- Required action:
Output the whole listing exactly, except for the pictures in it.

- Input data:
━━━━━━━━━━━━━━━━━━━━━━━━━━━━━━

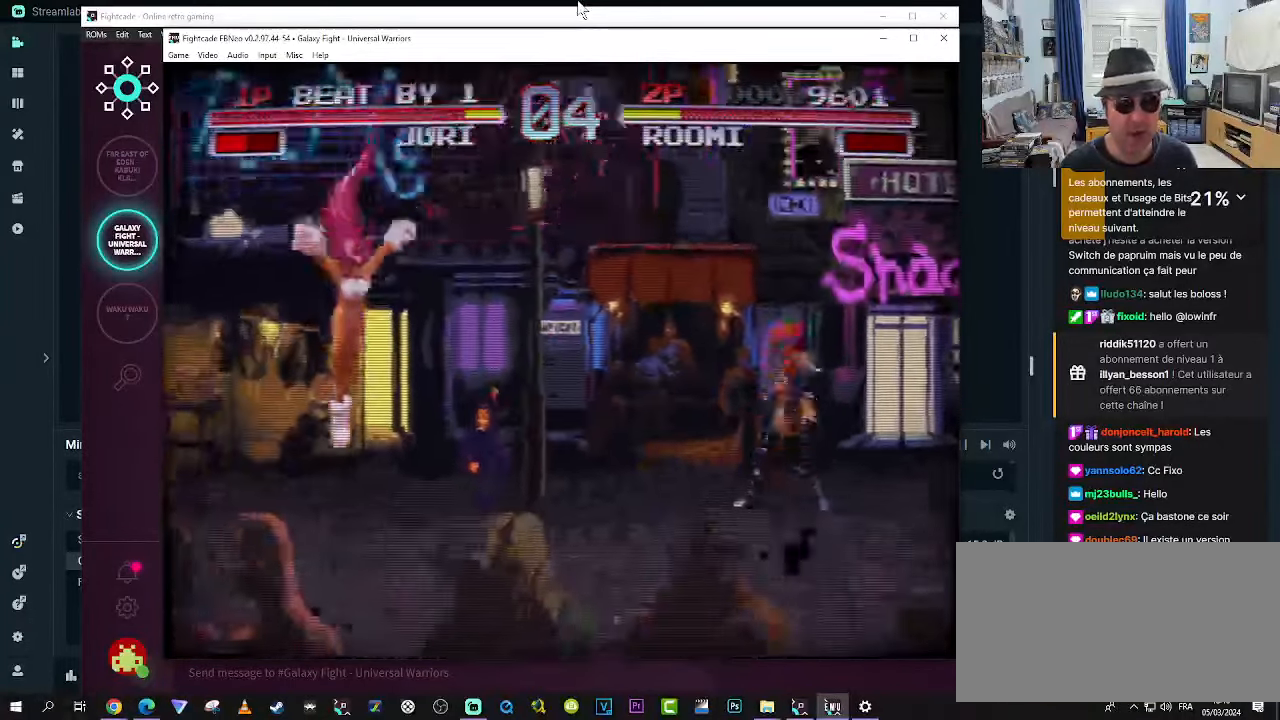
{"dt_ms": 500, "buttons": ["R2"], "left_stick": "left", "events": [[317, "R2", "down"], [417, "R2", "up"], [417, "left_stick", "left"], [450, "R2", "down"]]}
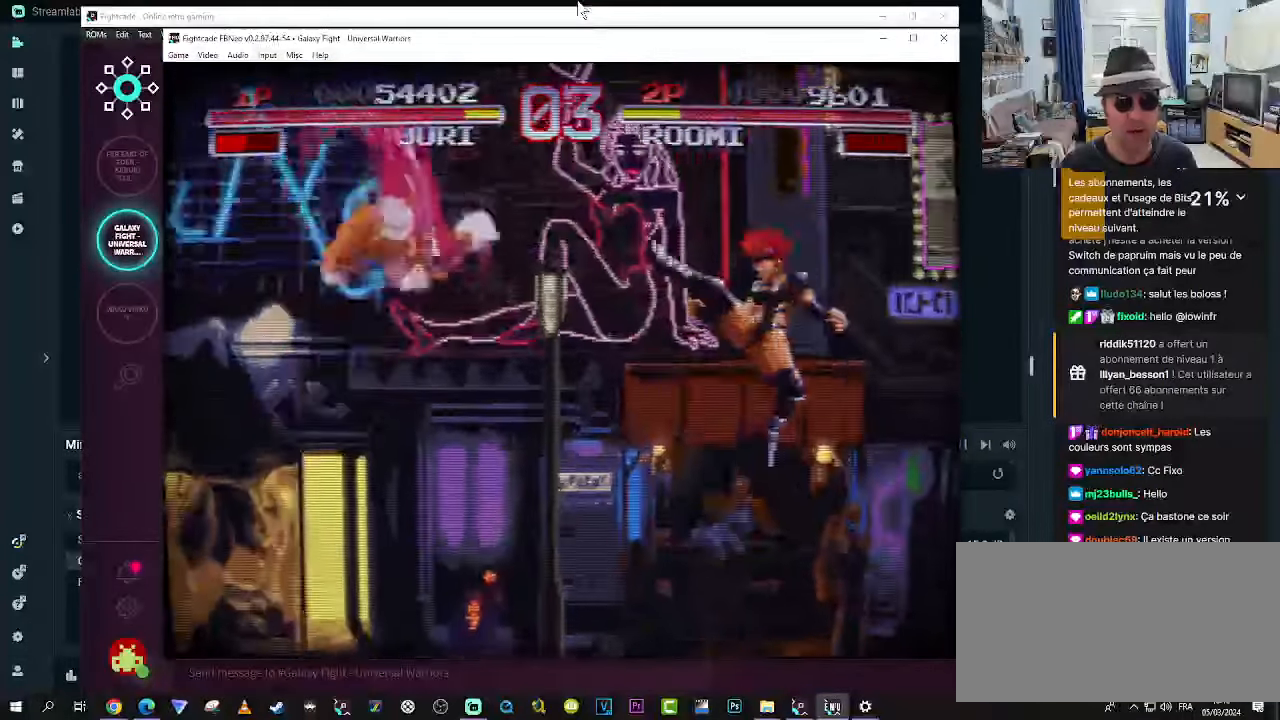
{"dt_ms": 500, "buttons": [], "left_stick": "down-right", "events": [[33, "R2", "up"], [33, "left_stick", "center"], [367, "left_stick", "down-right"]]}
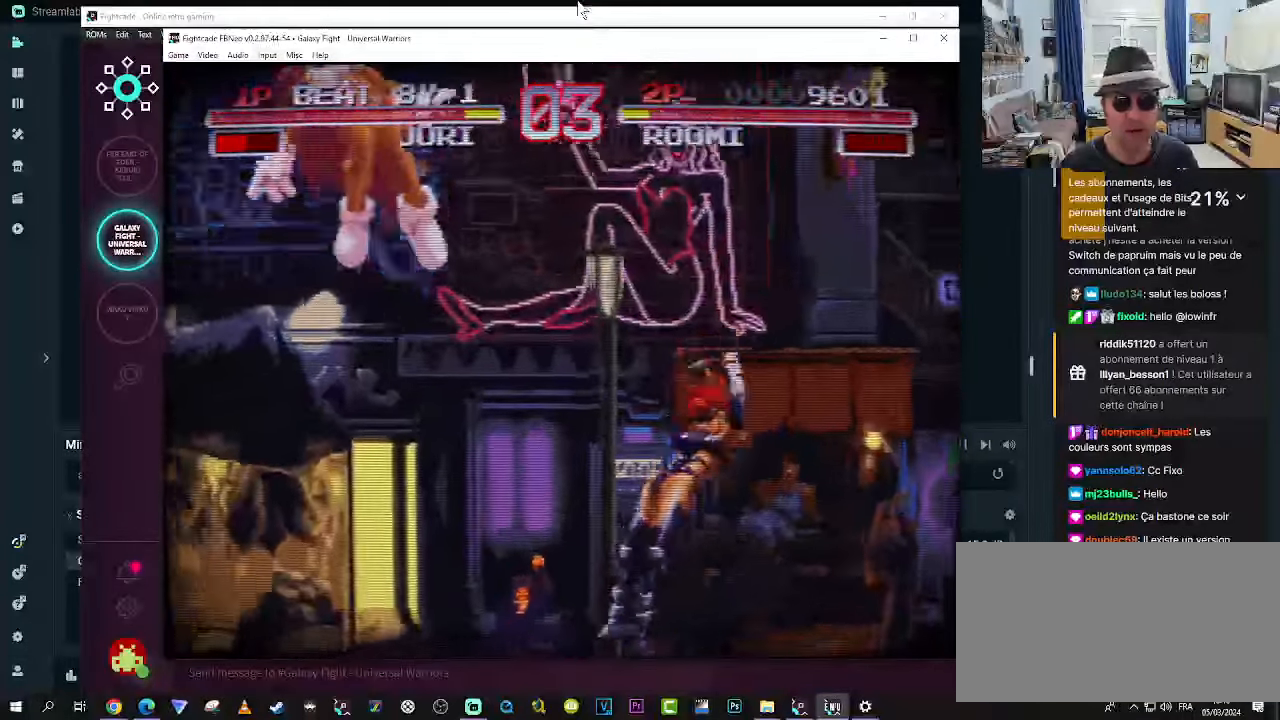
{"dt_ms": 500, "buttons": [], "left_stick": "left", "events": [[184, "left_stick", "center"], [434, "left_stick", "left"]]}
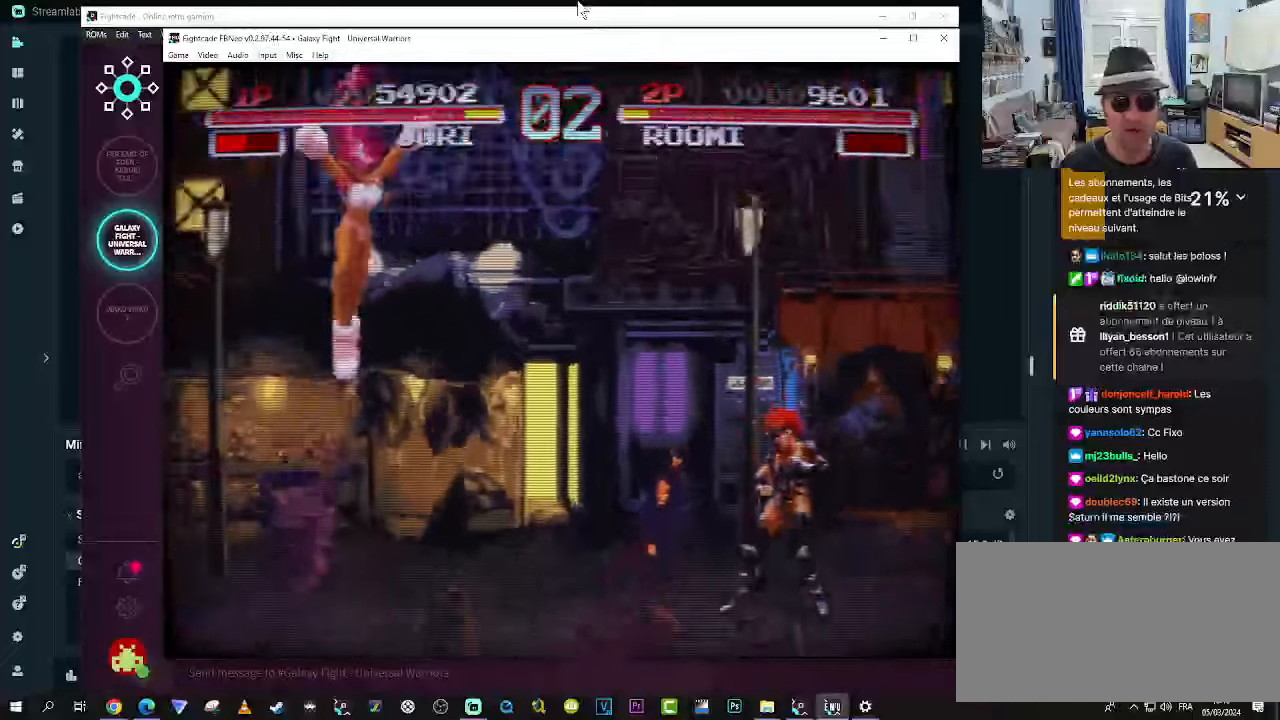
{"dt_ms": 500, "buttons": ["R2"], "left_stick": "right", "events": [[100, "left_stick", "down-right"], [184, "left_stick", "right"], [267, "R2", "down"]]}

━━━━━━━━━━━━━━━━━━━━━━━━━━━━━━

- Exercise result:
{"dt_ms": 500, "buttons": ["R2"], "left_stick": "left", "events": [[317, "R2", "down"], [417, "R2", "up"], [417, "left_stick", "left"], [450, "R2", "down"]]}
{"dt_ms": 500, "buttons": [], "left_stick": "down-right", "events": [[33, "R2", "up"], [33, "left_stick", "center"], [367, "left_stick", "down-right"]]}
{"dt_ms": 500, "buttons": [], "left_stick": "left", "events": [[184, "left_stick", "center"], [434, "left_stick", "left"]]}
{"dt_ms": 500, "buttons": ["R2"], "left_stick": "right", "events": [[100, "left_stick", "down-right"], [184, "left_stick", "right"], [267, "R2", "down"]]}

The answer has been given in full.